Le nouveau monde du XIXe siècle émerge au jour le jour au fil des retours et emprunts au mobilier national. Les palais sont naturellement Versailles par héritage royal, Trianon que l’on modifie pour Madame Mère, les Tuileries, il y a aussi la Malmaison, plus intime mais l’empereur envisageait Laeken près de Bruxelles, il se souciait aussi du Palais Royal de Turin agrémenté de la résidence de Stupinis, quand il n’achetait pas Mallac près de Bayonne dont on trouve que les larges cheminées locales laissent passer le froid. En interaction permanente avec les artistes ou les agents payeurs chefs de service et l’empereur, Duroc rend possibles les protocoles à créer avec le service de cour et l’ameublement (pas trop d’acajou).
De vraies équipées accompagnent le « service égyptien » à Saint-Pétersbourg : 16 000 francs de frais pour le piqueur, 6 100 pour les fourgons suspendus où les pièces ont été emballées quitte à prélever sur la caisse des théâtres la ressource subreptice, la quasi-caisse noire déjà sollicitée pour le « service Olympique ». Il faut comprendre que l’on choie l’empereur Alexandre car le traité de Tilsit est à la clé, puis ce sera Erfurt qui se voulut de toutes les magnificences. Ce n’est jamais la salle du trône, salle d’apparat, qui doit être la plus somptueuse mais le cabinet du souverain, le lieu des décisions. Rien ne semblait aberrant, et, en donnant grandement, on établit la convenance du XIXe siècle, les pratiques somptuaires décroissant de la famille impériale et des souverains aux grands dignitaires, puis aux grands serviteurs de l’État et au personnel moindre qui fait déjà l’ambition du petit bourgeois.

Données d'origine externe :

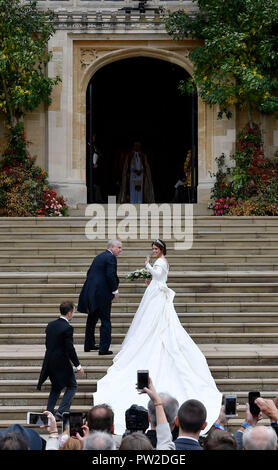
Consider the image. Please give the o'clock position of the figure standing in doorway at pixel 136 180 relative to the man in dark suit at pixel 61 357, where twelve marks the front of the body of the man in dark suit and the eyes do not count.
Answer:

Même en campagne, l’empereur doit être servi en souverain, et dormir si possible dans un décor familier, lit et ciel de lit recréant une disposition qu’il aime ; dans les lieux d’accueil éphémère, on vide tout par les fenêtres pour aller au plus vite. Il faut sortir l’argenterie, la remballer sans dommage avec une incroyable célérité, et fournir encore des relais, des chevaux et des batteries de casseroles en sus des célèbres tentes de campagne rouge et bleu. La discrétion de Duroc reste imperturbable, rien ne transparaît, au privé comme au plan politique. Il garde son jugement sous une impassibilité que certains lui reprochaient. Il se borne à se défaire de ceux qu’il juge peu efficaces mais on ne saura rien de plus. C’est à peine s’il laisse entendre par deux fois, en des formules laconiques, qu’en cas de défaillance c’est bien contre lui que Napoléon laisserait exploser son mécontentement. Bref, il fut le serviteur absolu de son maître jusqu’à sa mort près de Bautzen en 1813 où, traversé par un boulet de canon, il agonise durant trente heures dans des conditions épouvantables qui, de l’avis de tous, bouleversèrent jusqu’à Napoléon lui-même.

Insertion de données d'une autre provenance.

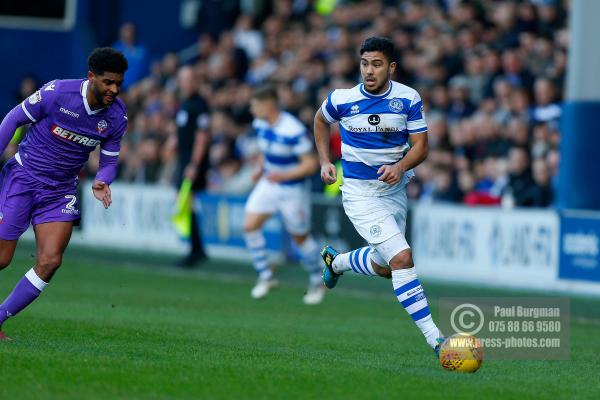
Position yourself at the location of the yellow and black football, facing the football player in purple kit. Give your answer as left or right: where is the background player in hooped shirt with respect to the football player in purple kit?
right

Ainsi voit-on un Napoléon silhouetté par son décor, tel que les pièces de théâtre dites « à redingote » le posaient dans la nostalgie des années 1820 de la Restauration, mais ici le concret du régime s’y révèle plus vrai que vrai car, si le diable est bien dans les détails, une traque sourcilleuse de documents en édifie le monument.